Google’s WaveNetEQ fills in speech gaps during Duo calls
Google today detailed an AI system — WaveNetEQ — it recently deployed to Duo, its cross-platform voice and video chat app, that can realistically synthesize short snippets of speech to replace garbled audio caused by an unstable internet connection. It’s fast enough to run on a smartphone while delivering state-of-the-art, natural-sounding audio quality, laying the groundwork for future chat apps optimized for bandwidth-constrained environments.
Here’s how it sounds compared with Duo’s old solution (the first is WaveNetEQ):
As Google explains, to ensure reliable real-time communication, it’s necessary to deal with packets (i.e., formatted units of data) that are missing when the receiver needs them. (The company says that 99% of Duo calls need to deal with network issues, and that 10% of calls lose more than 8% of the total audio duration due to network issues.) If new audio isn’t delivered continuously, audible glitches and gaps will occur, but repeating the same audio isn’t ideal because it produces artifacts and reduces overall call quality.
Google’s solution — WaveNetEQ — is what’s called a packet loss containment module, which is responsible for creating data to fill in the gaps created by packet losses, excessive jitter, and other mishaps.
Architecturally, WaveNetEQ is a modified version of DeepMind’s WaveRNN, a machine learning model for speech synthesis consisting of autoregressive and conditioning networks. The autoregressive network provides short- and mid-term speech structure by having each generated sample depend on the network’s previous outputs, while the conditioning network influences the autoregressive network to produce audio consistent with the more slowly-moving input features.

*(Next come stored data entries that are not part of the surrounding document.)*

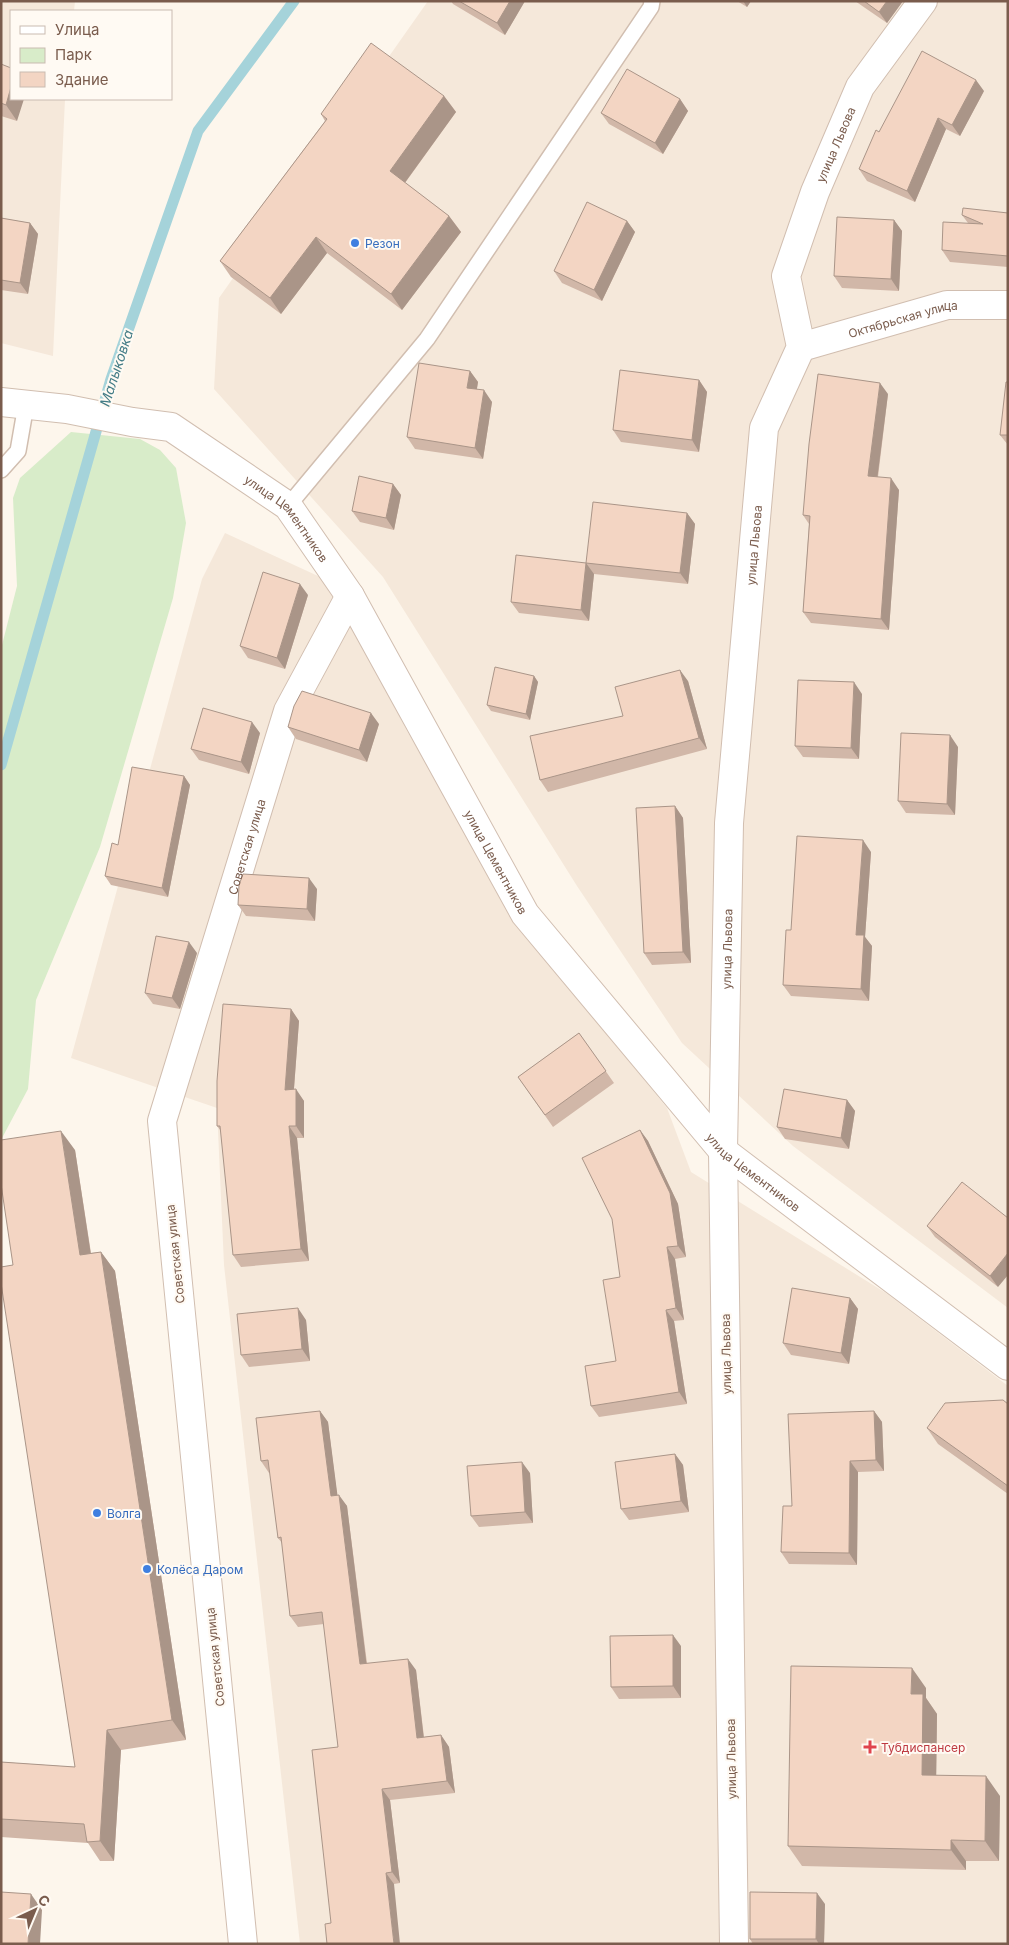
<svg xmlns="http://www.w3.org/2000/svg" width="1009" height="1945" font-family="Inter,sans-serif">
  <style>
    .residential { fill: #f5e8da }
    .green { fill: #d8ecc9 }
    .lines { fill: none; stroke-linecap: round; stroke-linejoin: round }
    .stream { stroke: #a5d3da; stroke-width: 11 }
    .service-casing { stroke: #d1beb0; stroke-width: 18 }
    .minor-casing { stroke: #d1beb0; stroke-width: 30 }
    .tertiary-casing { stroke: #d1beb0; stroke-width: 30 }
    .service { stroke: #fff; stroke-width: 15 }
    .minor { stroke: #fff; stroke-width: 28 }
    .tertiary { stroke: #fff; stroke-width: 28 }
    .wall { fill: #d1b7a8 }
    .shaded-wall { fill: #aa9588 }
    .building { fill: #f3d5c3; stroke: #aa9588 }
    .shop-dot { fill: #3f7fe0; stroke: #fffaf3; stroke-width: 2 }
    .health-dot { fill: #e0444e; stroke: #fffaf3; stroke-width: 2 }
    .labels { text-anchor: middle; dominant-baseline: central; stroke-width: 4; stroke-linejoin: round; paint-order: stroke }
    .street-label { font-size: 12px; fill: #7a5c4d; stroke: #fffaf3 }
    .shop-label { font-size: 12px; fill: #366cbe; stroke: #fffaf3; text-anchor: start }
    .health-label { font-size: 12px; fill: #be3a42; stroke: #fffaf3; text-anchor: start }
    .water-label { font-size: 14px; font-style: italic; fill: #437c86; stroke: #fffaf3 }
  </style>
  <rect width="100%" height="100%" fill="#fdf6ec"/>
  <path class="residential" d="M1,1H75L74,11H11V99H65L53,356L1,343Z
    M428,1H1008V1308L793,1146L682,1043L577,886L383,577L214,389L219,298Z
    M225,533L331,582L407,731L529,937L667,1108L691,1172L886,1293L1008,1386V1944H300L224,1265L217,1108L71,1058L202,579Z"/>
  <path class="green" d="M71,432L140,439L160,450L176,468L186,523L173,598L100,847L36,1000L28,1089L1,1140V649L17,586L13,498L20,478Z"/>
  <g class="lines">
    <path class="stream" d="M1,765L111,379L198,131L294,1"/>
    <defs>
      <path id="service" d="M1,470L18,451L26,405
        M288,506L427,339L651,7L652,1"/>
      <g id="minor">
        <path id="s1" d="M801,347L947,305H1008"/>
        <path id="s2" d="M243,1944L162,1121L288,711L350,596"/>
        <path id="s3" d="M734,1944L723,1151L729,823L764,428L801,347L786,276L815,192L860,87L923,1"/>
      </g>
      <g id="tertiary">
        <path id="s4" d="M1,402L67,409L132,422L171,427L288,506L350,596L525,914L723,1151L1008,1366"/>
      </g>
    </defs>
    <use href="#service" class="service-casing"/>
    <use href="#minor" class="minor-casing"/>
    <use href="#tertiary" class="tertiary-casing"/>
    <use href="#service" class="service"/>
    <use href="#minor" class="minor"/>
    <use href="#tertiary" class="tertiary"/>
  </g>
  <path class="wall" d="M451,1H525L505,35L453,4Z
    M737,1H751L747,7Z
    M855,1H903L887,23Z
    M1,64L17,121L1,116Z
    M984,91L960,136L946,129L915,202L867,181L859,169L879,132Z
    M444,96L456,112L405,183L449,216L461,232L402,310L327,253L281,314L231,277L220,261L325,121L321,114Z
    M680,99L688,111L663,154L609,124L601,113Z
    M1008,213V267L950,262L942,250L968,223L962,215Z
    M1,218L30,223L38,234L28,294L1,290Z
    M894,220L902,231L899,291L842,288L834,276Z
    M627,221L635,232L602,301L562,283L554,271Z
    M470,371L478,382L477,389L492,402L483,459L415,449L407,437Z
    M699,380L707,392L699,452L621,442L613,430Z
    M1008,382V445L1000,435Z
    M888,394L878,477L899,490L889,630L811,623L803,612L809,524L803,515Z
    M393,484L401,495L394,530L360,522L352,511Z
    M687,513L695,524L688,584L594,574L589,621L519,613L511,602L586,563Z
    M308,595L285,669L248,658L240,646Z
    M534,676L538,682L530,720L491,711L487,705Z
    M688,681L707,749L548,792L540,780L623,716Z
    M862,694L859,759L803,757L795,746Z
    M379,724L367,762L296,739L288,727Z
    M260,733L249,774L199,760L191,749Z
    M958,747L955,815L906,813L898,801Z
    M184,776L190,785L168,897L111,885L105,876L118,845Z
    M675,806L683,818L691,963L652,965L644,953Z
    M871,852L865,937L872,946L869,1001L791,996L783,985L791,930Z
    M317,889L315,921L246,916L238,905Z
    M197,953L180,1009L153,1004L145,993Z
    M291,1009L299,1021L294,1089L304,1101V1138H297L309,1261L241,1267L233,1255L221,1131L217,1126Z
    M579,1033L614,1083L553,1127L518,1077Z
    M847,1100L855,1111L849,1149L785,1139L777,1127Z
    M640,1130L648,1141L678,1204L686,1257L675,1259L684,1320L674,1321L687,1404L599,1417L591,1406L616,1361L620,1277Z
    M75,1150L91,1253L101,1252L115,1271L186,1740L121,1750L114,1861H100L88,1843L1,1837V1762L75,1767L13,1265Z
    M962,1182L998,1287L935,1237L927,1226Z
    M850,1298L858,1309L849,1364L791,1355L783,1343Z
    M306,1320L310,1361L249,1367L241,1355Z
    M1008,1404V1494L938,1444L927,1428Z
    M320,1411L328,1422L337,1495L347,1506L367,1663L416,1670L424,1737L441,1735L449,1747L455,1793L390,1800L400,1883L394,1884L331,1923L338,1747L324,1624L298,1627L290,1616L282,1543L278,1538L270,1473H269L261,1461Z
    M874,1411L882,1422L884,1471L858,1472L857,1565L789,1564L781,1552Z
    M675,1454L683,1465L689,1512L629,1520L621,1509Z
    M530,1473L533,1523L479,1527L471,1516Z
    M681,1646V1698L619,1699L611,1687Z
    M926,1688V1698L937,1714L936,1775L1000,1796L999,1861H966V1870L802,1866L788,1846Z
    M825,1904L824,1944H753L750,1939Z"/>
  <path class="shaded-wall" d="M510,1H525L505,35L497,23Z
    M743,1H751L747,7Z
    M887,1H903L887,23L879,12Z
    M976,80L984,91L960,136L952,125Z
    M11,87V99H24L17,121L6,105Z
    M444,96L456,112L401,188L390,171Z
    M680,99L688,111L663,154L655,143Z
    M938,118L946,129L915,202L907,191Z
    M449,216L461,232L402,310L391,294Z
    M894,220L902,231L899,291L891,279Z
    M627,221L635,232L602,301L594,290Z
    M30,223L38,234L28,294L20,283Z
    M316,237L327,253L281,314L270,298Z
    M470,371L478,382L475,399L467,388Z
    M699,380L707,392L699,452L692,440Z
    M880,383L888,394L876,488L868,476Z
    M484,390L492,402L483,459L475,448Z
    M891,478L899,490L889,630L881,619Z
    M393,484L401,495L394,530L386,518Z
    M687,513L695,524L688,584L680,573Z
    M586,563L594,574L589,621L581,610Z
    M300,584L308,595L285,669L277,658Z
    M680,670L688,681L707,749L699,738Z
    M534,676L538,682L530,720L526,714Z
    M854,682L862,694L859,759L851,748Z
    M371,713L379,724L367,762L359,750Z
    M252,722L260,733L249,774L241,762Z
    M950,735L958,747L955,815L947,804Z
    M184,776L190,785L168,897L162,888Z
    M675,806L683,818L691,963L683,952Z
    M863,840L871,852L865,937L872,946L869,1001L861,989L856,935Z
    M309,878L317,889L315,921L307,909Z
    M189,942L197,953L180,1009L172,998Z
    M291,1009L299,1021L293,1101L285,1090Z
    M296,1089L304,1101V1138L296,1126Z
    M847,1100L855,1111L849,1149L841,1138Z
    M289,1126L297,1138L309,1261L301,1249Z
    M640,1130L648,1141L678,1204L686,1257L678,1246Z
    M61,1131L75,1150L94,1275L80,1255Z
    M667,1247L675,1259L684,1320L676,1308Z
    M101,1252L115,1271L186,1740L172,1720Z
    M1008,1253V1275L998,1287L990,1276Z
    M850,1298L858,1309L849,1364L841,1353Z
    M298,1308L306,1320L310,1361L302,1349Z
    M666,1310L674,1321L687,1404L679,1392Z
    M320,1411L328,1422L339,1507L331,1496Z
    M874,1411L882,1422L884,1471L876,1460Z
    M675,1454L683,1465L689,1512L681,1501Z
    M850,1461L858,1472L857,1565L849,1553Z
    M522,1462L530,1473L533,1523L525,1512Z
    M339,1495L347,1506L368,1676L360,1664Z
    M673,1635L681,1646V1698L673,1686Z
    M408,1659L416,1670L425,1749L417,1738Z
    M912,1668L926,1688V1698L937,1714L936,1795L922,1775L911,1694Z
    M107,1730L121,1750L114,1861L100,1841Z
    M441,1735L449,1747L455,1793L447,1781Z
    M986,1776L1000,1796L999,1861L985,1841Z
    M382,1789L390,1800L400,1883L392,1872Z
    M951,1840L966,1861V1870L951,1850Z
    M386,1873L394,1884L400,1944H394Z
    M817,1893L825,1904L824,1944H819L816,1939Z
    M31,1894L42,1910L40,1944H28Z"/>
  <path class="building" d="M459,1H510L497,23Z
    M864,1H887L879,12Z
    M371,43L444,96L390,171L449,216L391,294L316,237L270,298L220,261L327,119L321,114Z
    M922,51L976,80L952,125L938,118L907,191L859,169L876,130L879,132Z
    M1,64L11,68V87L6,105L1,103Z
    M627,69L680,99L655,143L601,113Z
    M587,202L627,221L594,290L554,271Z
    M963,208L1008,213V256L942,250L943,222L983,224L962,215Z
    M837,217L894,220L891,279L834,276Z
    M1,218L30,223L20,283L1,280Z
    M419,363L470,371L467,388L484,390L475,448L407,437Z
    M620,370L699,380L692,440L613,430Z
    M818,374L880,383L868,476L891,478L881,619L803,612L810,516L803,515L809,444Z
    M1006,382H1008V435H1000Z
    M359,476L393,484L386,518L352,511Z
    M593,502L687,513L680,573L586,563Z
    M516,555L586,563L581,610L511,602Z
    M263,572L300,584L277,658L240,646Z
    M495,667L534,676L526,714L487,705Z
    M680,670L699,738L540,780L530,736L623,716L615,687Z
    M798,680L854,682L851,748L795,746Z
    M302,691L371,713L359,750L288,727L294,706Z
    M203,708L252,722L241,762L191,749Z
    M901,733L950,735L947,804L898,801Z
    M132,767L184,776L162,888L105,876L112,843L118,845Z
    M675,806L683,952L644,953L636,808Z
    M797,836L863,840L856,935H864L861,989L783,985L786,930H791Z
    M243,874L309,878L307,909L238,905L239,885Z
    M156,936L189,942L172,998L145,993Z
    M223,1004L291,1009L285,1090L296,1089V1126H289L301,1249L233,1255L220,1126H217V1081Z
    M579,1033L606,1071L545,1115L518,1077Z
    M784,1089L847,1100L841,1138L777,1127Z
    M640,1130L670,1193L678,1246L667,1247L676,1308L666,1310L679,1392L591,1406L585,1366L616,1361L603,1280L620,1277L612,1219L582,1158Z
    M61,1131L80,1255L101,1252L172,1720L107,1730L100,1841L87,1842L84,1824L1,1819V1762L75,1767L1,1283V1267L13,1265L1,1184V1140Z
    M962,1182L1008,1218V1253L990,1276L927,1226Z
    M792,1288L850,1298L841,1353L783,1343Z
    M298,1308L302,1349L241,1355L237,1314Z
    M1003,1400L1008,1404V1486L927,1428L945,1403Z
    M320,1411L331,1496L339,1495L360,1664L408,1659L417,1738L441,1735L447,1781L382,1789L392,1872L386,1873L394,1944H327L325,1924L331,1923L312,1750L338,1747L322,1612L290,1616L281,1537L278,1538L268,1460L261,1461L256,1418Z
    M874,1411L876,1460L850,1461L849,1553L781,1552L783,1506H792L788,1414Z
    M675,1454L681,1501L621,1509L615,1462Z
    M522,1462L525,1512L471,1516L467,1466Z
    M673,1635V1686L611,1687L610,1636Z
    M791,1666L912,1668L911,1694H923L922,1775L986,1776L985,1841L951,1840V1850L788,1846Z
    M1,1892L31,1894L28,1944H1Z
    M750,1892L817,1893L816,1939H750Z"/>
  <g class="shop-dot">
    <circle cx="355" cy="243" r="5"/>
    <circle cx="97" cy="1513" r="5"/>
    <circle cx="147" cy="1569" r="5"/>
  </g>
  <path class="health-dot" d="M867.5 1739.5h5v5h5v5h-5v5h-5v-5h-5v-5h5z"/>
  <g class="labels">
    <g class="street-label">
      <text stroke="none"><textPath href="#s3" startOffset="1820">улица Львова</textPath></text>
      <text stroke="none"><textPath href="#s1" startOffset="106">Октябрьская улица</textPath></text>
      <text stroke="none"><textPath href="#s4" startOffset="321">улица Цементников</textPath></text>
      <text stroke="none"><textPath href="#s3" startOffset="1400">улица Львова</textPath></text>
      <text stroke="none"><textPath href="#s2" startOffset="1114">Советская улица</textPath></text>
      <text stroke="none"><textPath href="#s4" startOffset="726">улица Цементников</textPath></text>
      <text stroke="none"><textPath href="#s3" startOffset="995">улица Львова</textPath></text>
      <text stroke="none"><textPath href="#s4" startOffset="1131">улица Цементников</textPath></text>
      <text transform="translate(175 1254) rotate(-96)">Советская улица</text>
      <text transform="translate(726 1354) rotate(-91)">улица Львова</text>
      <text transform="translate(215 1657) rotate(-96)">Советская улица</text>
      <text transform="translate(731 1759) rotate(-91)">улица Львова</text>
    </g>
    <g class="shop-label">
      <text x="365" y="243">Резон</text>
      <text x="107" y="1513">Волга</text>
      <text x="157" y="1569">Колёса Даром</text>
    </g>
    <g class="health-label">
      <text x="881" y="1747">Тубдиспансер</text>
    </g>
    <g class="water-label">
      <text transform="translate(116 368) rotate(-72)">Малыковка</text>
    </g>
  </g>
  <rect width="1009" height="1945" fill="none" stroke="#7a5c4d" stroke-width="5"/>
  <rect x="10" y="10" width="162" height="90" fill="#fffaf3" stroke="#cabbb1"/>
  <rect x="20" y="26" width="25" height="8" fill="#ffffff" stroke="#cabbb1"/>
  <text x="55" y="35" font-size="15" fill="#7a5c4d">Улица</text>
  <rect x="20" y="48" width="25" height="15" fill="#d8ecc9" stroke="#cabbb1"/>
  <text x="55" y="60" font-size="15" fill="#7a5c4d">Парк</text>
  <rect x="20" y="72" width="25" height="15" fill="#f3d5c3" stroke="#cabbb1"/>
  <text x="55" y="85" font-size="15" fill="#7a5c4d">Здание</text>
  <g transform="translate(35 1910) rotate(44)" stroke="#fffaf3" stroke-width="4" paint-order="stroke">
  <path d="M0-4L9 19L0 12L-9 19Z" fill="#7a5c4d"/>
  <text y="-8" font-size="14" font-weight="bold" text-anchor="middle" fill="#7a5c4d">С</text>
  </g>
</svg>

WaveNetEQ uses the autoregressive network to provide the audio continuation and the conditioning network to model long-term features, like voice characteristics. The spectrogram — i.e., the visual representation of the spectrum of frequencies — of the past audio signal is used as input for the conditioning network, which extracts information about the prosody and textual content. This condensed information is fed to the autoregressive network, which combines it with the audio of the recent past to predict the next sample in the waveform domain.
To train WaveNetEQ model, Google fed the autoregressive network samples from a training data set as input for the next step, rather than the last sample the model produced. This was to ensure WaveNetEQ learned valuable speech information even at an early stage of training, when its predictions were still low-quality. The aforementioned corpus contained voice recordings from 100 speakers in 48 different languages, as well as a wide variety of background noises to ensure that the model could deal with noisy environments.
Once WaveNetEQ was fully trained and put to use in Duo audio and video calls, the training was only used to “warm up” the model for the first sample; in production, WaveNetEQ’s output is passed back as input for the next step.
WaveNetEQ is applied to the audio data in Duo’s jitter buffer so that once the real audio continues after packet loss, it seamlessly merges the synthetic and real audio stream. To find the best alignment between the two signals, the model generates slightly more output than is required and then cross-fades from one to the other, avoiding noticeable noise.
Google says that in practice, WaveNetEQ can plausibly finish syllables up to 120 milliseconds in length.
WaveNetEQ is already available in Duo on the Pixel 4 and Pixel 4 XL — they arrived as a part of the feature drop in December — and Google says it’s in the process of rolling out the system to additional devices. It’s unclear which devices, however — we’ve reached out to Google for clarification and we’ll update this post once we hear back.